- 10 Marks
FM – L2 – Q107 – Inventory Management
Question
Kweku Ltd, a manufacturer of groundnut paste, is evaluating whether to continue with its economic order quantity (EOQ) or accept a special order from a foreign supplier for groundnut purchases. The relevant financial data is provided below:
| Description | Value |
|---|---|
| Purchase price per bag of groundnut | GH¢360 |
| Holding cost per annum (10% of the cost of a bag of groundnut) | GH¢36 |
| Ordering cost per order | GH¢7.70 |
| Annual demand of groundnut paste | 6,240 bags |
| Normal usage per month | 520 bags |
| Minimum usage per month | Not specified |
| Maximum usage | Not specified |
Required:
The foreign supplier offers an 8% reduction in the price per bag of groundnut if Kweku Ltd orders 3,000 bags each time. Advise Kweku Ltd on whether to accept the supplier’s offer.
Answer
Economic order quantity = √((2 × (520 × 12) × 7.70) / (10% × 360))
EOQ = √(96,096 / 36) = 51.67 bags = 52 bags
Total material cost using EOQ as orders
Total cost = Purchase cost + Ordering cost + Holding cost
= (520 × 12 × 360) + (6,240 / 52 × 7.7) + (52 / 2 × 10% × 360)
= 2,246,400 + 924 + 936
= GH¢2,248,260.00
Total material cost if foreign supplier’s offer is accepted.
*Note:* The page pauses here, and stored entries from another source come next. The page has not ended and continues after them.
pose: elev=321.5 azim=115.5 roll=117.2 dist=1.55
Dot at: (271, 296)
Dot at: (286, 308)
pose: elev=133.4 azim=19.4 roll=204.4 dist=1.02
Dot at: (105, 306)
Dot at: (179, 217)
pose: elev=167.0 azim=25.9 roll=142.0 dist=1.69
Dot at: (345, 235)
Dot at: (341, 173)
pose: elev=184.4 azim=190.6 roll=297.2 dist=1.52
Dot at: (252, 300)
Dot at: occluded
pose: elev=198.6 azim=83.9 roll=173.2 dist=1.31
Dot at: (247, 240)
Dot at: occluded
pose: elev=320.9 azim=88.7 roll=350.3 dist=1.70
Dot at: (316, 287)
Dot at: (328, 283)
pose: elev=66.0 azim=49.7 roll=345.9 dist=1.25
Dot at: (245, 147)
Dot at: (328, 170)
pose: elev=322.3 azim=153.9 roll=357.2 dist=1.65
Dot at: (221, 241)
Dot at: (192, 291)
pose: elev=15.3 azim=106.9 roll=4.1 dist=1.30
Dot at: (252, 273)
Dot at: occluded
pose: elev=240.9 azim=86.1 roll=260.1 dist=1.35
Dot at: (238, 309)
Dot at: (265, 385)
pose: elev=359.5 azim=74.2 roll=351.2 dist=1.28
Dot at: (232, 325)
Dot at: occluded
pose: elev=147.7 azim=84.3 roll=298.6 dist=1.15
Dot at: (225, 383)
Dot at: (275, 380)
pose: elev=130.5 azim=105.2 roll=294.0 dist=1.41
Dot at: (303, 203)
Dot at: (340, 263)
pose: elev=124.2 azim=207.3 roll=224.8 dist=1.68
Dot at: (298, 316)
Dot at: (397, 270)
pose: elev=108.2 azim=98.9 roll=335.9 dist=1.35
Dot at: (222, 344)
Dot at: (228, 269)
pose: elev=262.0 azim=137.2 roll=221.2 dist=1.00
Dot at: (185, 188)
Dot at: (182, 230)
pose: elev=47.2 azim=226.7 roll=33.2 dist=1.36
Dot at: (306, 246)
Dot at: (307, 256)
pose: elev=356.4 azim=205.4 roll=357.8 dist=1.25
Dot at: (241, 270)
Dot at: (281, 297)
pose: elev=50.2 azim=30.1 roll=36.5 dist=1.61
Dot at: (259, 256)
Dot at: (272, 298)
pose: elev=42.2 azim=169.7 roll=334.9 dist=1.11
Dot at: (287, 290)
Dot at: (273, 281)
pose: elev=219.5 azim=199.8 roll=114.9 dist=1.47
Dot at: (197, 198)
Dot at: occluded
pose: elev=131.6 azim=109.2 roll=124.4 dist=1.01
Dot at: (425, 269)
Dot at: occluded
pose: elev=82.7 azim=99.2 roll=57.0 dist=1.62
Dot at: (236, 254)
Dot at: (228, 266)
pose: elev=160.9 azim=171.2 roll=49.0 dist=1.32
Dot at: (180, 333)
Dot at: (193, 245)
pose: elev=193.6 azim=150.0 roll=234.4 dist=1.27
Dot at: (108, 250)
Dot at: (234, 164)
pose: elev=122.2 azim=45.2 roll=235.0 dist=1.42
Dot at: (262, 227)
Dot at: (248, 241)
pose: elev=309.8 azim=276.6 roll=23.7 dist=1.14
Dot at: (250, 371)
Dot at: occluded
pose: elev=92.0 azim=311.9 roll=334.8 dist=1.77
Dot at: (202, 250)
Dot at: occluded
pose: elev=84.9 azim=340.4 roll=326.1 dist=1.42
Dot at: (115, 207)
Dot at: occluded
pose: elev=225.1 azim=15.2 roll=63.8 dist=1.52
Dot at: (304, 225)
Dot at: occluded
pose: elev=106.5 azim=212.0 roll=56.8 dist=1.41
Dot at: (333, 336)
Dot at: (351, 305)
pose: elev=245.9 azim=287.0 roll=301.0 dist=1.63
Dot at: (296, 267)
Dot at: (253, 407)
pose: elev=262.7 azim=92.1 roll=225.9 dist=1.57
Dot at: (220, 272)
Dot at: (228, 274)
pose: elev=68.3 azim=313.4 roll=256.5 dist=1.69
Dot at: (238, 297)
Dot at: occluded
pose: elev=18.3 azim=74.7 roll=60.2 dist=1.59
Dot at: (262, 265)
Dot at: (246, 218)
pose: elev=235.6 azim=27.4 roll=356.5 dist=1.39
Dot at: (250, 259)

Total Cost = Purchase cost + Ordering cost + Holding cost
= (6,240 × 92% × 360) + (6,240 / 3,000 × 7.7) + (3,000 / 2 × 92% × 10% × 360)
= 2,066,688 + 16.02 + 49,680
= GH¢2,116,384.02
Decision
It is advisable to accept the order from the foreign supplier because GH¢131,875.98 (GH¢2,248,260.00 − GH¢2,116,384.02) would be saved.